Statistics reveal a huge increase in cyberattacks making technology businesses more susceptible to data loss. With increasing application of machine learning in different domains, studies have been focused on building cognitive models for traffic anomaly detection in a communication network. These studies have led to generation of datasets containing network traffic data packets, usually captured using softwares like Wireshark. These datasets contain high dimensional data corresponding to benign data packets and attack data packets of known attacks. Recent research has mainly focused on developing machine learning architectures that are able to extract useful information from high dimensional datasets to detect attack data packets in a network. In addition, machine learning algorithms are currently trained to detect only documented attacks with available training data.

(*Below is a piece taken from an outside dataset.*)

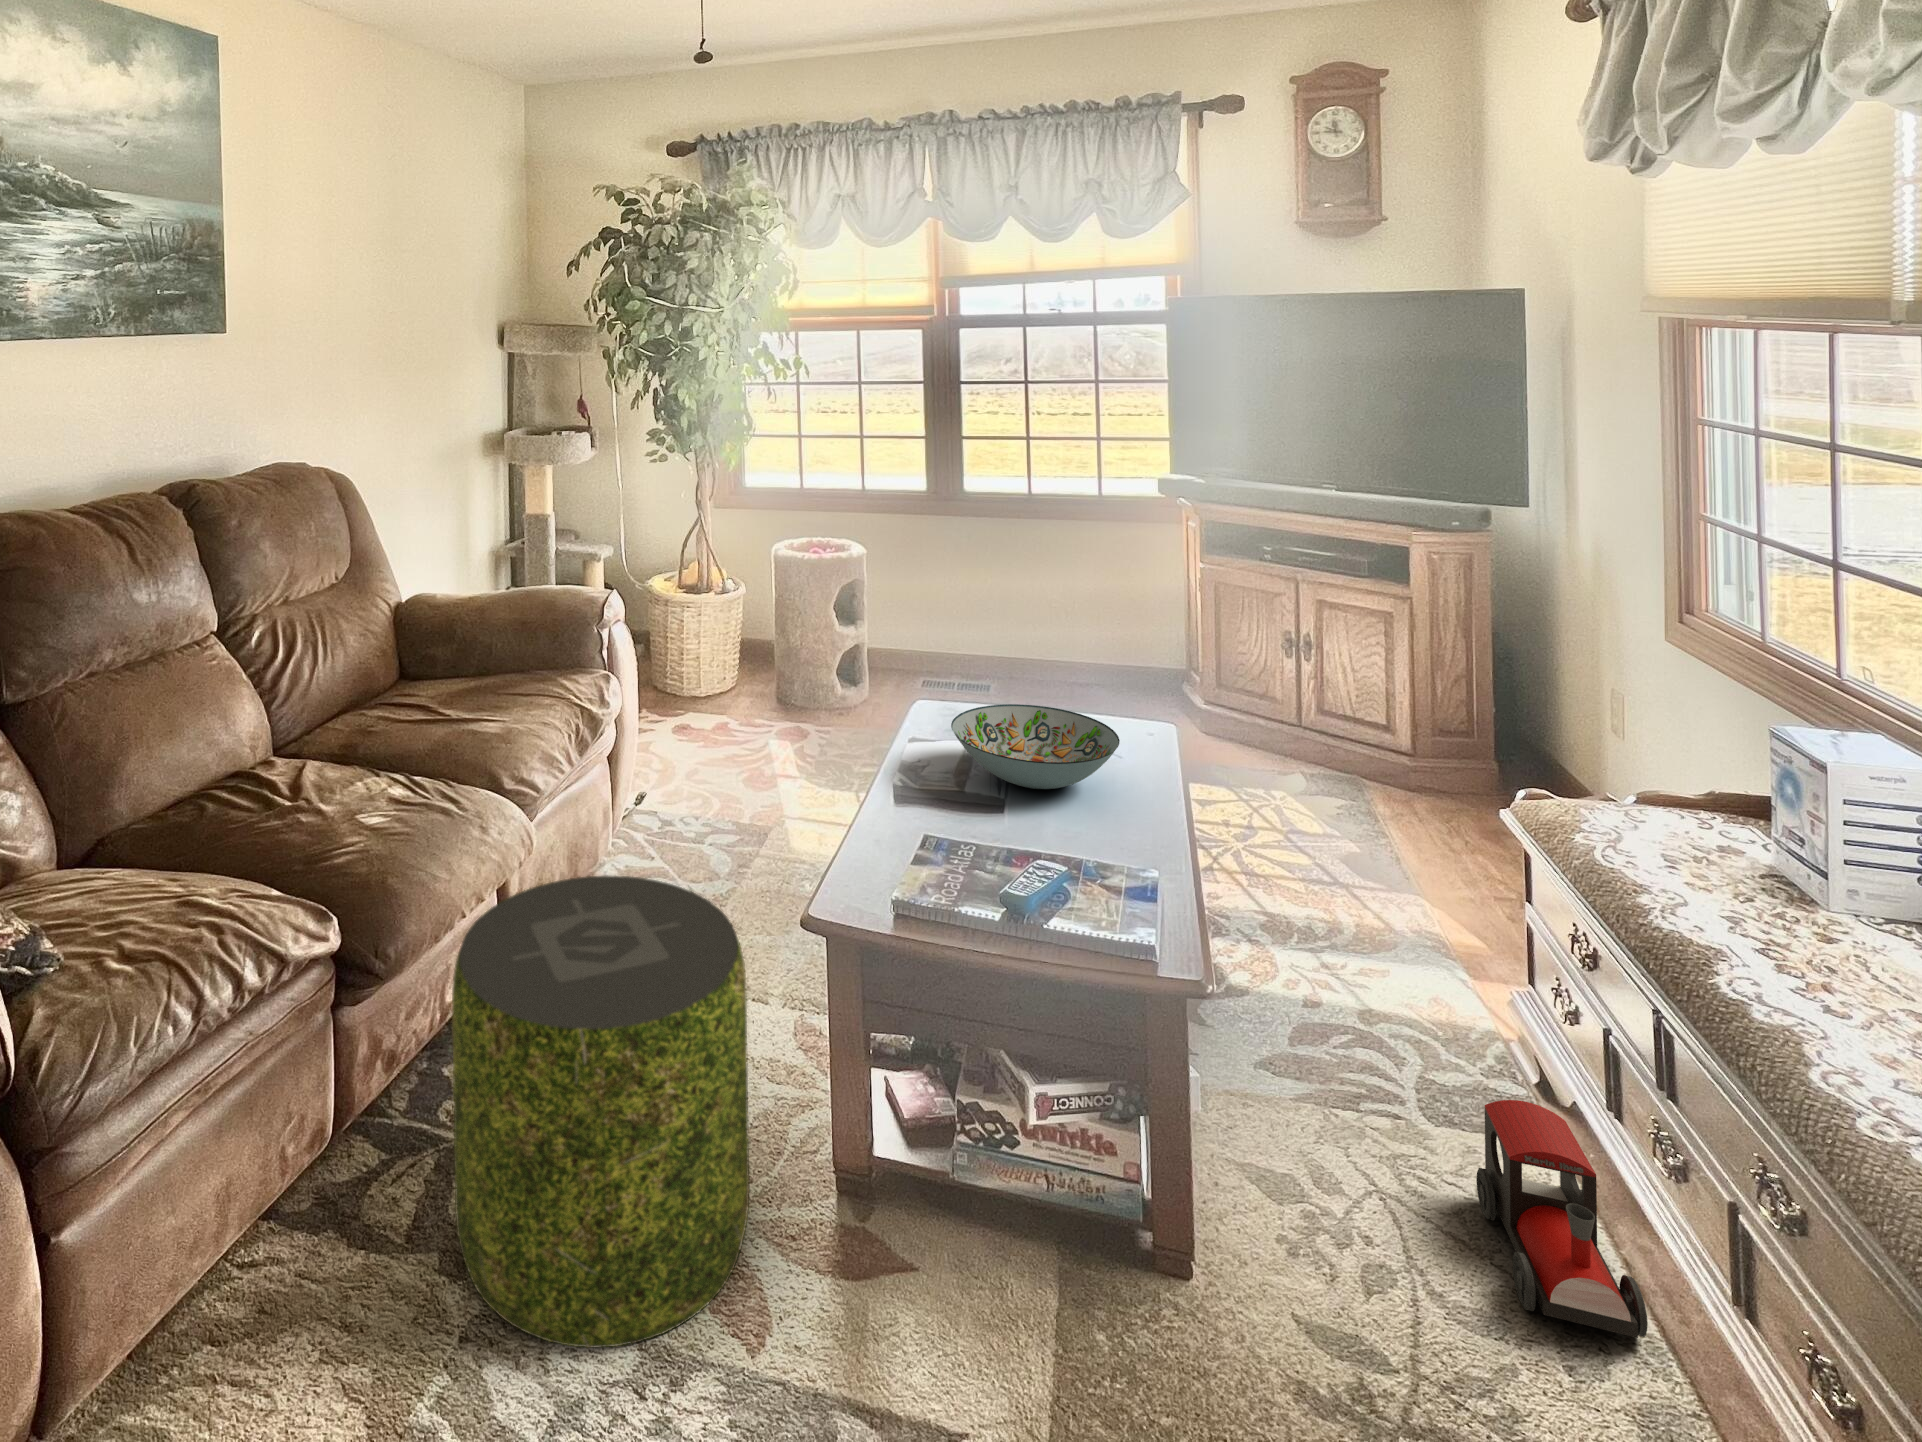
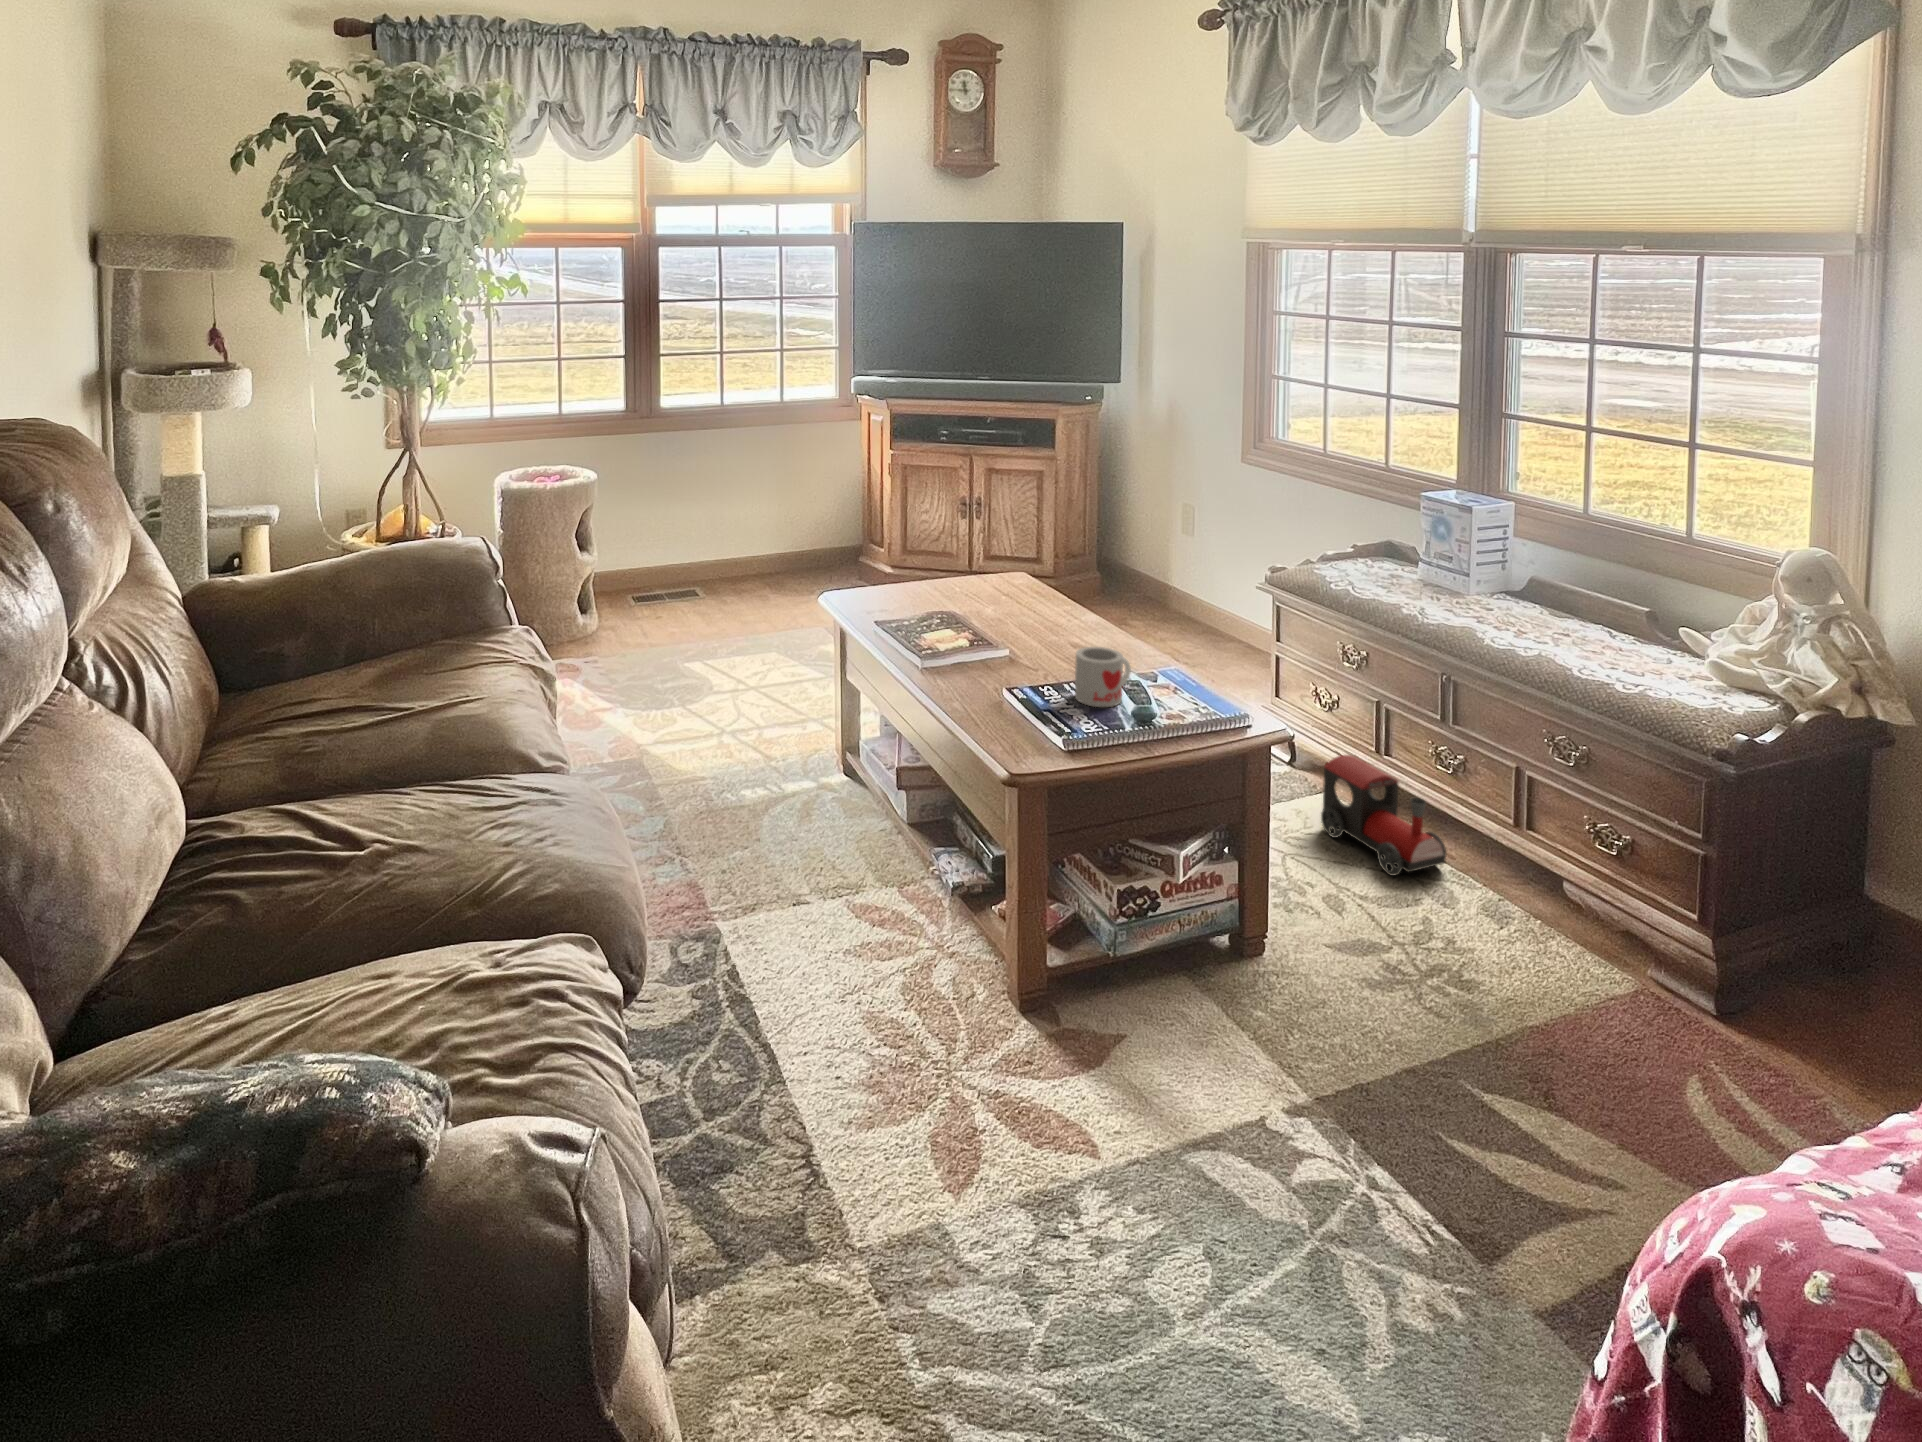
decorative bowl: present [951,704,1120,789] -> none [927,568,1068,635]
mug: none [975,817,1052,895] -> present [1075,647,1131,707]
pouf: present [452,876,749,1348] -> none [736,785,1043,1260]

However, with the proliferation of new cyberattacks and zero-day attacks with little to no training data available, current employed algorithms have little to no success in detecting new attacks. In this thesis, we focus on detecting rare attacks using transfer learning from a dataset containing information pertaining to known attacks.

In the literature, there is proof of concept for both classical machine learning and deep learning approaches for anomaly detection. We show that a deep learning approach outperforms explicit statistical modeling based approaches by at least 21% for the used dataset. We perform a preliminary survey of candidate deep learning architectures before testing for transferability and propose a Convolutional Neural Network architecture that is 99.65% accurate in classifying attack data packets.

To test for transferability, we train this proposed CNN architecture with a known attack and test it's performance on attacks that are unknown to the network. For this model to extract adequate information for transferability, the model requires a higher representation of attack data in the training dataset with the current attack data comprising only 20% of the dataset. To overcome the problem of small training sets, several techniques to boost the number of attack data packets are employed like a novel synthetic dataset based training and bootstrapped dataset training.

Our study results in identification of training-testing attack pairs that show high learning transferability. Most of the strong and consistent correlations are observed among Denial of Service(DoS) training-testing attack pairs. Furthermore, we propose hypotheses for model generalization. Our results are validated by a study of dataset features and attack characteristics using the Recursive Feature Elimination(RFE) algorithm.